▸ Problem to work on:
Your answer should consist only of the lines below from the one with "hfov_deg: 73.7" through the one with "f_number: 3.5", copied exactly.

▸ Exercise inputs:
━━━━━━━━━━━━━━━━━━━━━━━━━━━━━━

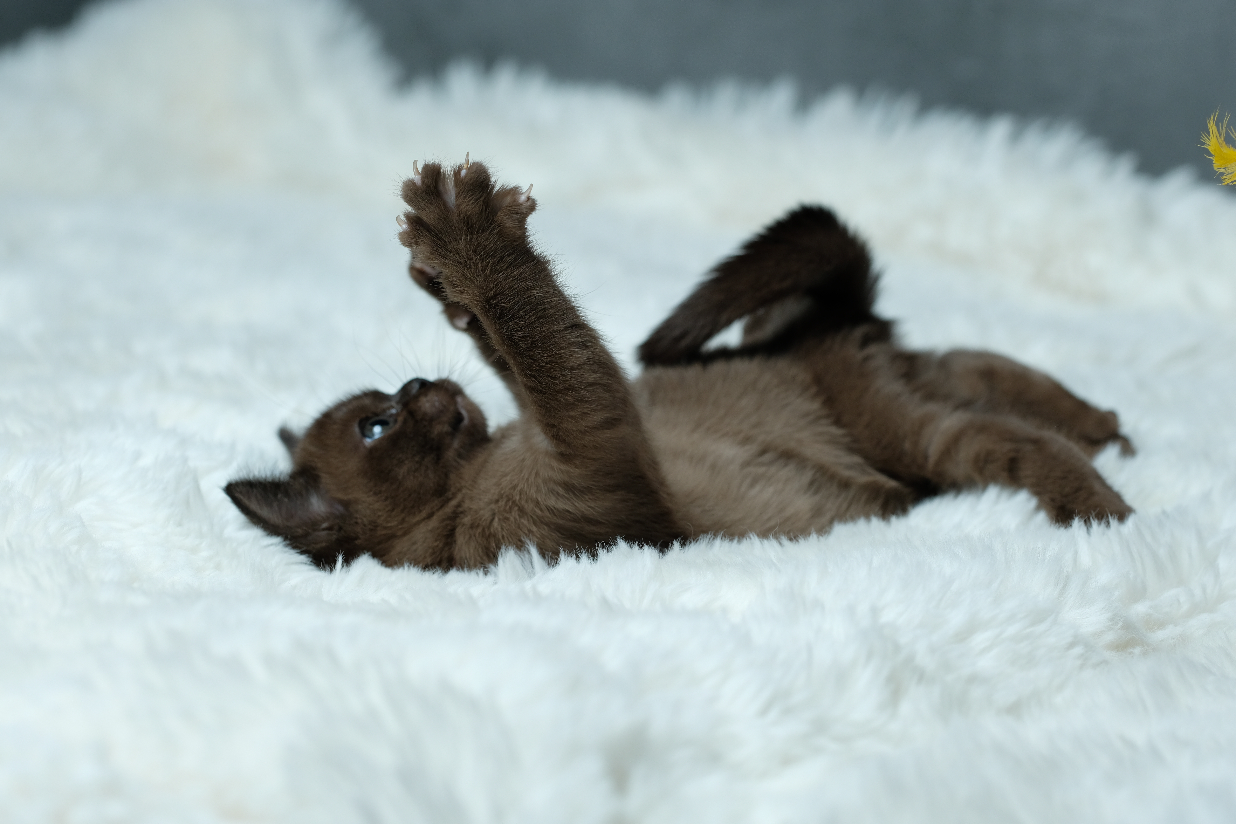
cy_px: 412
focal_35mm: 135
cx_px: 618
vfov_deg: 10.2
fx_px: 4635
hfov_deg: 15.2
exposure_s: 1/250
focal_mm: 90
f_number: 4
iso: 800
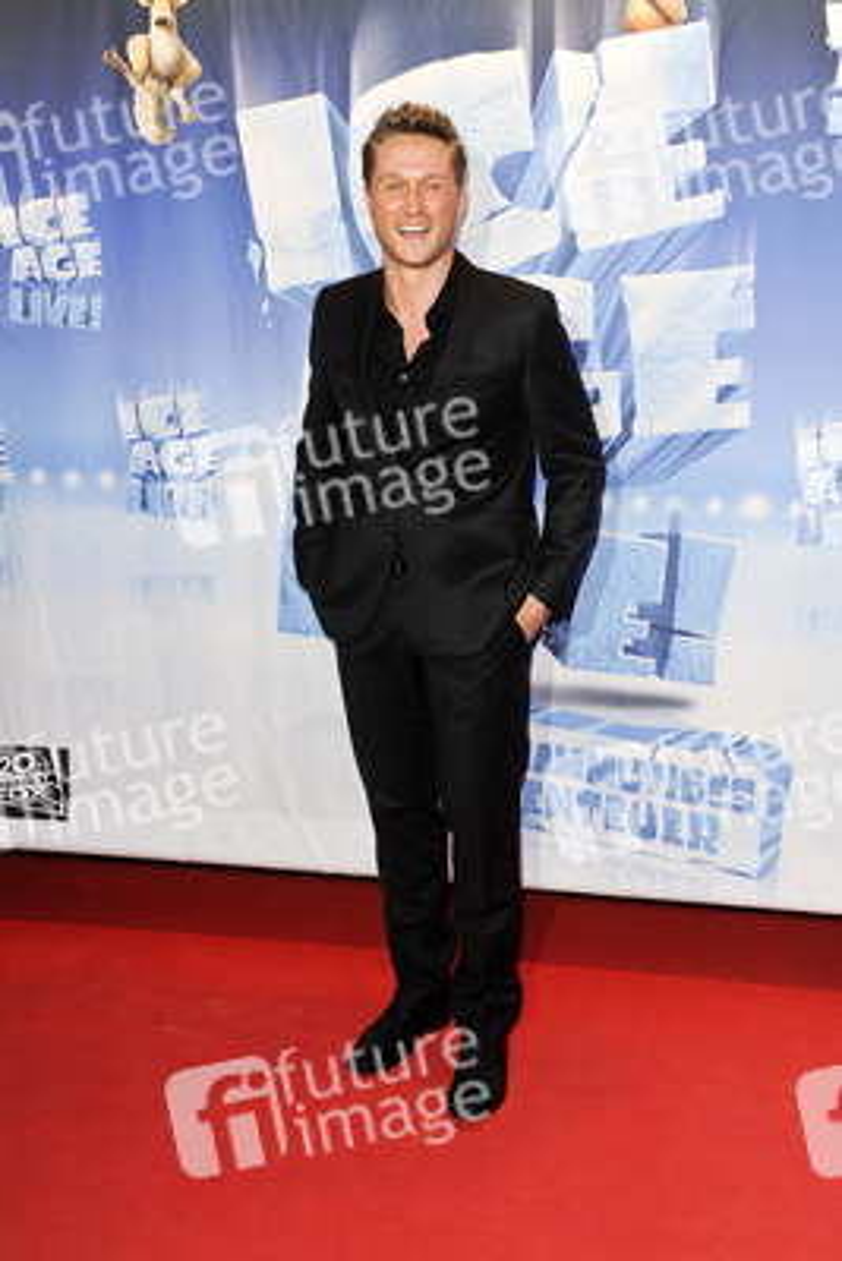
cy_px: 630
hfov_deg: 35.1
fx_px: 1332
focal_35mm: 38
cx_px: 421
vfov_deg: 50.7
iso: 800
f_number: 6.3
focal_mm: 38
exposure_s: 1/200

━━━━━━━━━━━━━━━━━━━━━━━━━━━━━━

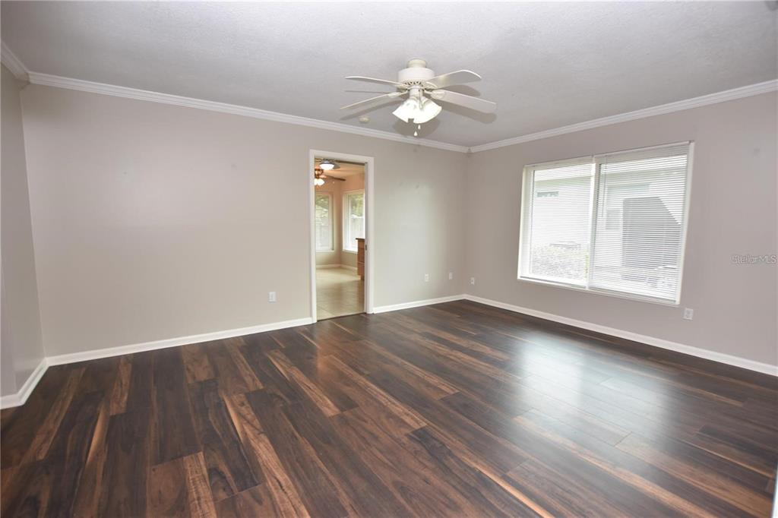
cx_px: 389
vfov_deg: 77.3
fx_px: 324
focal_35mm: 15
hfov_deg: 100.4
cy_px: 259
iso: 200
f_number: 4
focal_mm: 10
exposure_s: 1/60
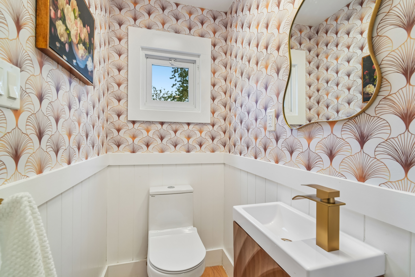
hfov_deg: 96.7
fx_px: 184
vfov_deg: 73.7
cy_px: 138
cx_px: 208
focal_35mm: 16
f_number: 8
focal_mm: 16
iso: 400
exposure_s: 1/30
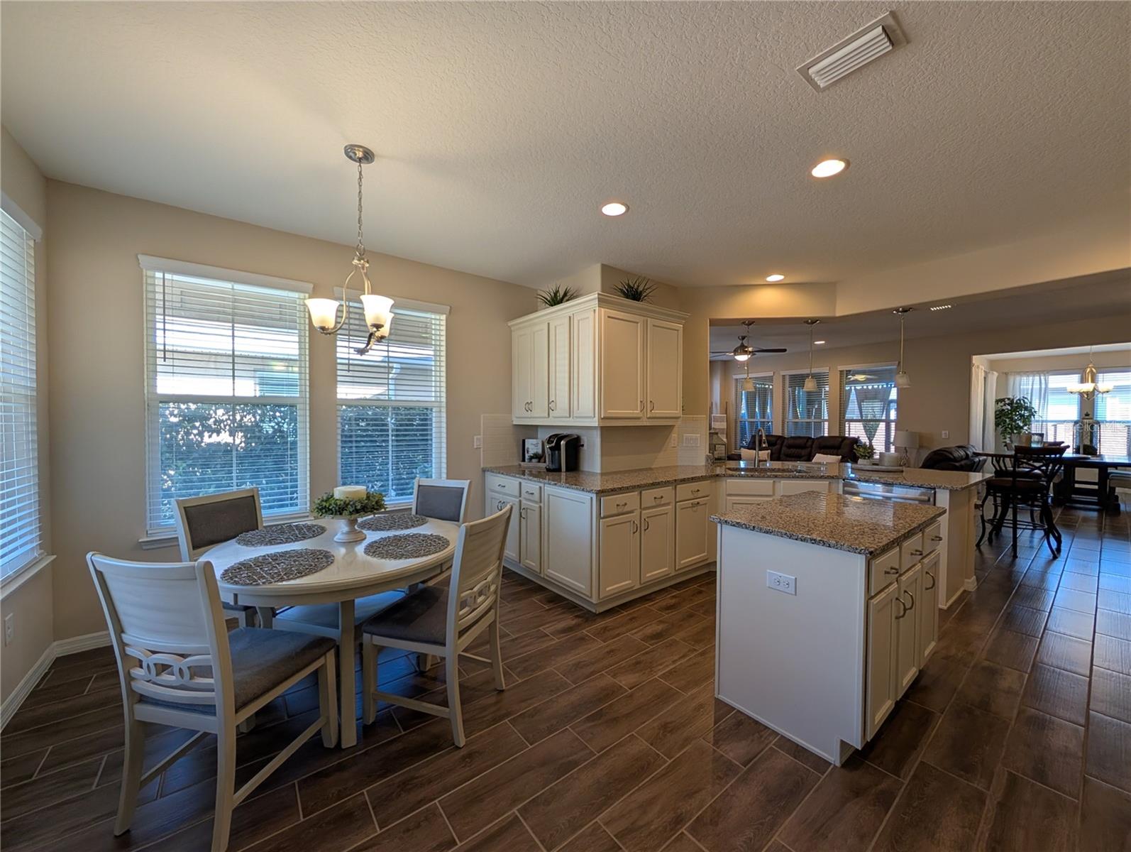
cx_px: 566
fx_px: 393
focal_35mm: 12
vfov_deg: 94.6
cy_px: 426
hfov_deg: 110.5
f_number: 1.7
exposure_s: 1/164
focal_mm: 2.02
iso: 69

━━━━━━━━━━━━━━━━━━━━━━━━━━━━━━

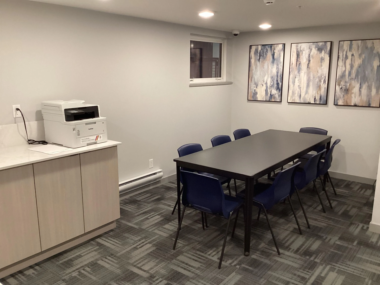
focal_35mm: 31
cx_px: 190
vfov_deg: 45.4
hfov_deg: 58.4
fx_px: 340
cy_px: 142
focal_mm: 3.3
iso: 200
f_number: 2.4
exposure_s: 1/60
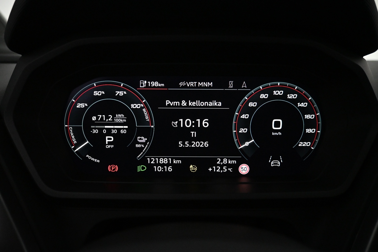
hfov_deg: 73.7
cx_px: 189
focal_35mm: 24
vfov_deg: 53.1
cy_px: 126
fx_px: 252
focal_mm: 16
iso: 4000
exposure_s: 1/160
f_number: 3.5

━━━━━━━━━━━━━━━━━━━━━━━━━━━━━━

▸ Response to this task:
hfov_deg: 73.7
cx_px: 189
focal_35mm: 24
vfov_deg: 53.1
cy_px: 126
fx_px: 252
focal_mm: 16
iso: 4000
exposure_s: 1/160
f_number: 3.5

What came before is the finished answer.